What is required » Find every line in the items below that contains the word "Wiadomości", matching case exactly, and copy each of those lines.

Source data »
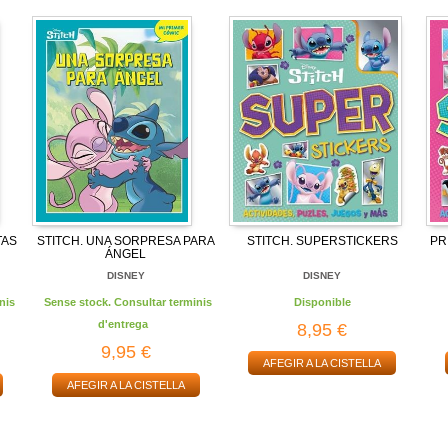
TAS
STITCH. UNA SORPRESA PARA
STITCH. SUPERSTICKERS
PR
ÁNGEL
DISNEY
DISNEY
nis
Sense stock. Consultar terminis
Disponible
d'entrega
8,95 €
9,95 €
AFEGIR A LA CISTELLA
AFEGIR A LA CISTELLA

--

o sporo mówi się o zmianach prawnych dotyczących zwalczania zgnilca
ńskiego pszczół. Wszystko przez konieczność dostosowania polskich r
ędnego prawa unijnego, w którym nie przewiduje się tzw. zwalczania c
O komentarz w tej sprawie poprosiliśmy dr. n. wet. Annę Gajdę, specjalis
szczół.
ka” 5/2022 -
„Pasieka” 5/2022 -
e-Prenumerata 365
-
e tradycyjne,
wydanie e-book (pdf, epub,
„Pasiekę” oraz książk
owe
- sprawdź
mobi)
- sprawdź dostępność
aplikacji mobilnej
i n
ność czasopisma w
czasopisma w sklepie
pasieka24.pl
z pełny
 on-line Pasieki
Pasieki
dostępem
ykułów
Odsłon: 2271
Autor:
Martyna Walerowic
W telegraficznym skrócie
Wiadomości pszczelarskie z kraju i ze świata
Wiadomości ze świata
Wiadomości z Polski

Answer space »
Wiadomości pszczelarskie z kraju i ze świata
Wiadomości ze świata
Wiadomości z Polski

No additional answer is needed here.